Fordak dio un par de cortes en el aire, como si así fuese a cerciorarse de su calidad. Él era más de objetos contundentes. Si le compraba un detalle puntiagudo como ése a Aleya, confiaba en que ella lo colgase de alguna pared a modo de decoración. A decir verdad, la asesina no necesitaba una espada de metro veinte para combatir. Y, además, la lucha había ido quedando atrás. Al pensar en ello, el contrabandista se sorprendió. Tampoco hacía tanto tiempo, y sin embargo guardaba un recuerdo difuso del último combate que habían librado. Como si aquella experiencia perteneciese a otra persona.

—Es ligera —dijo Fordak.

—Es por el acero roleño. Usado únicamente en la confección de las armas más nobles. Esta espada es muy antigua —añadió el vendedor—. Tiene dos siglos de historia y un sinfín de víctimas. Y sin embargo, brilla tanto como el día que la forjaron. Probablemente en Eberon.

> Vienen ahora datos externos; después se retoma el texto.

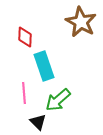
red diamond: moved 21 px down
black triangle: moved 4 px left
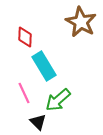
cyan rectangle: rotated 12 degrees counterclockwise
pink line: rotated 20 degrees counterclockwise
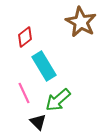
red diamond: rotated 50 degrees clockwise
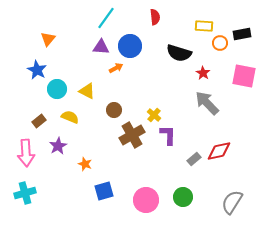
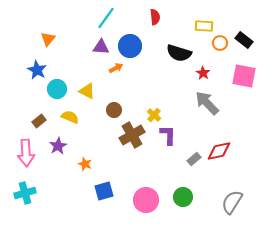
black rectangle: moved 2 px right, 6 px down; rotated 48 degrees clockwise
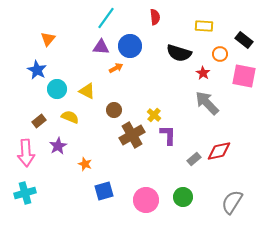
orange circle: moved 11 px down
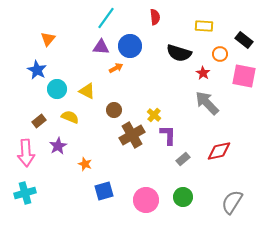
gray rectangle: moved 11 px left
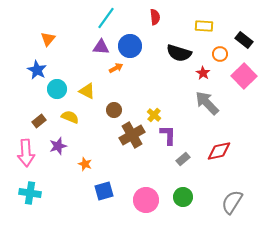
pink square: rotated 35 degrees clockwise
purple star: rotated 12 degrees clockwise
cyan cross: moved 5 px right; rotated 25 degrees clockwise
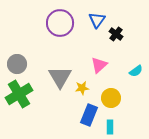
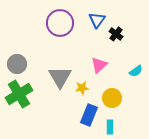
yellow circle: moved 1 px right
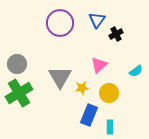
black cross: rotated 24 degrees clockwise
green cross: moved 1 px up
yellow circle: moved 3 px left, 5 px up
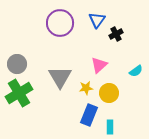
yellow star: moved 4 px right
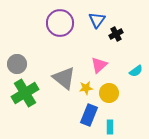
gray triangle: moved 4 px right, 1 px down; rotated 20 degrees counterclockwise
green cross: moved 6 px right
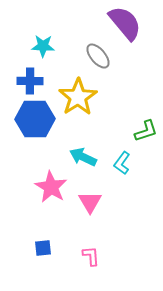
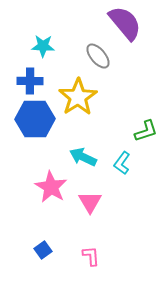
blue square: moved 2 px down; rotated 30 degrees counterclockwise
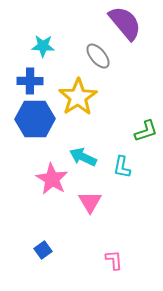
cyan L-shape: moved 4 px down; rotated 25 degrees counterclockwise
pink star: moved 1 px right, 8 px up
pink L-shape: moved 23 px right, 4 px down
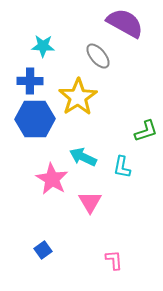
purple semicircle: rotated 21 degrees counterclockwise
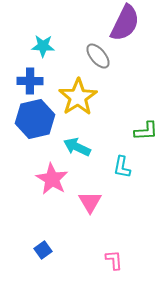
purple semicircle: rotated 87 degrees clockwise
blue hexagon: rotated 12 degrees counterclockwise
green L-shape: rotated 15 degrees clockwise
cyan arrow: moved 6 px left, 10 px up
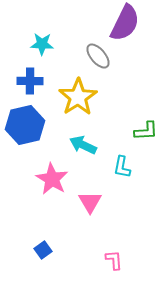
cyan star: moved 1 px left, 2 px up
blue hexagon: moved 10 px left, 6 px down
cyan arrow: moved 6 px right, 2 px up
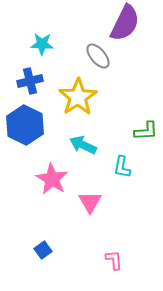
blue cross: rotated 15 degrees counterclockwise
blue hexagon: rotated 21 degrees counterclockwise
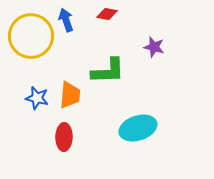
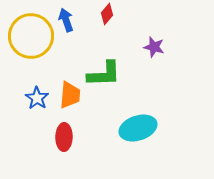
red diamond: rotated 60 degrees counterclockwise
green L-shape: moved 4 px left, 3 px down
blue star: rotated 20 degrees clockwise
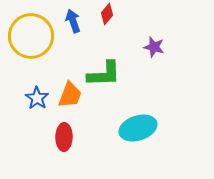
blue arrow: moved 7 px right, 1 px down
orange trapezoid: rotated 16 degrees clockwise
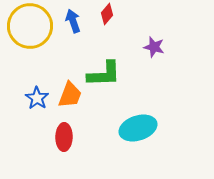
yellow circle: moved 1 px left, 10 px up
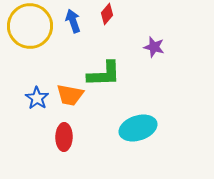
orange trapezoid: rotated 80 degrees clockwise
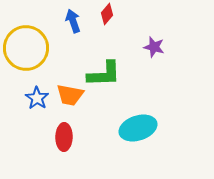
yellow circle: moved 4 px left, 22 px down
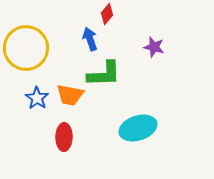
blue arrow: moved 17 px right, 18 px down
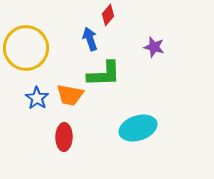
red diamond: moved 1 px right, 1 px down
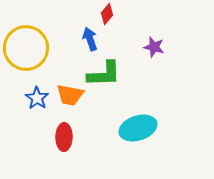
red diamond: moved 1 px left, 1 px up
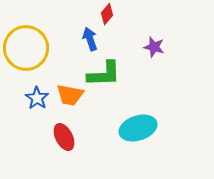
red ellipse: rotated 28 degrees counterclockwise
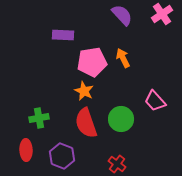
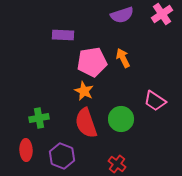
purple semicircle: rotated 115 degrees clockwise
pink trapezoid: rotated 15 degrees counterclockwise
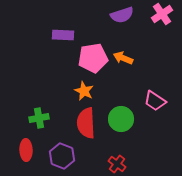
orange arrow: rotated 42 degrees counterclockwise
pink pentagon: moved 1 px right, 4 px up
red semicircle: rotated 16 degrees clockwise
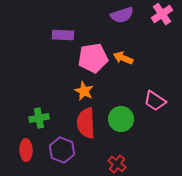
purple hexagon: moved 6 px up
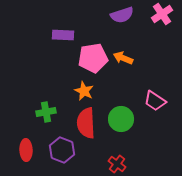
green cross: moved 7 px right, 6 px up
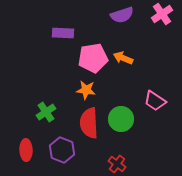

Con este último comentario Manson supo que aquel tipo se estaba pasando de frenada. Pero antes que pudiese replicarle, una voz femenina se le adelantó:

—Es un timo, está muy claro. La espada está hecha en realidad de un polímero sintético lacado en color cromo. Si tratases de cortar algo por la mitad, al segundo tajo saltaría la pintura.

El mercenario se giró instintivamente. La voz procedía de atrás a su izquierda, más allá de su ángulo de visión.

Fordak se encontró con una mujer delgada y ligera. Vestía un mono funcional de color verde oliva y una amplia capucha. Distintas placas de cerámica de color negro cosidas encima de la tela ofrecían un extra de protección en los puntos vitales. Su rostro estaba semioculto bajo la capucha. Un grueso mechón rubio cubría la mitad derecha de su rostro. El único ojo a la vista era de color verde. Miraba a Fordak sin parpadear.

El vendedor soltó una salva de insultos en un dialecto incomprensible, acompañada de aspavientos con ambos brazos, dirigida a aquella mujer que acababa de arruinarle la venta. Pero ni Fordak ni la recién aparecida parecieron oírle.

El contrabandista estaba completamente aturdido.

—No puedo decir que me alegre verte, Manson —dijo ella.

Fordak balbuceó:

—¿E... Elana? ¿Eres tú? ¿Qué estás haciendo aquí?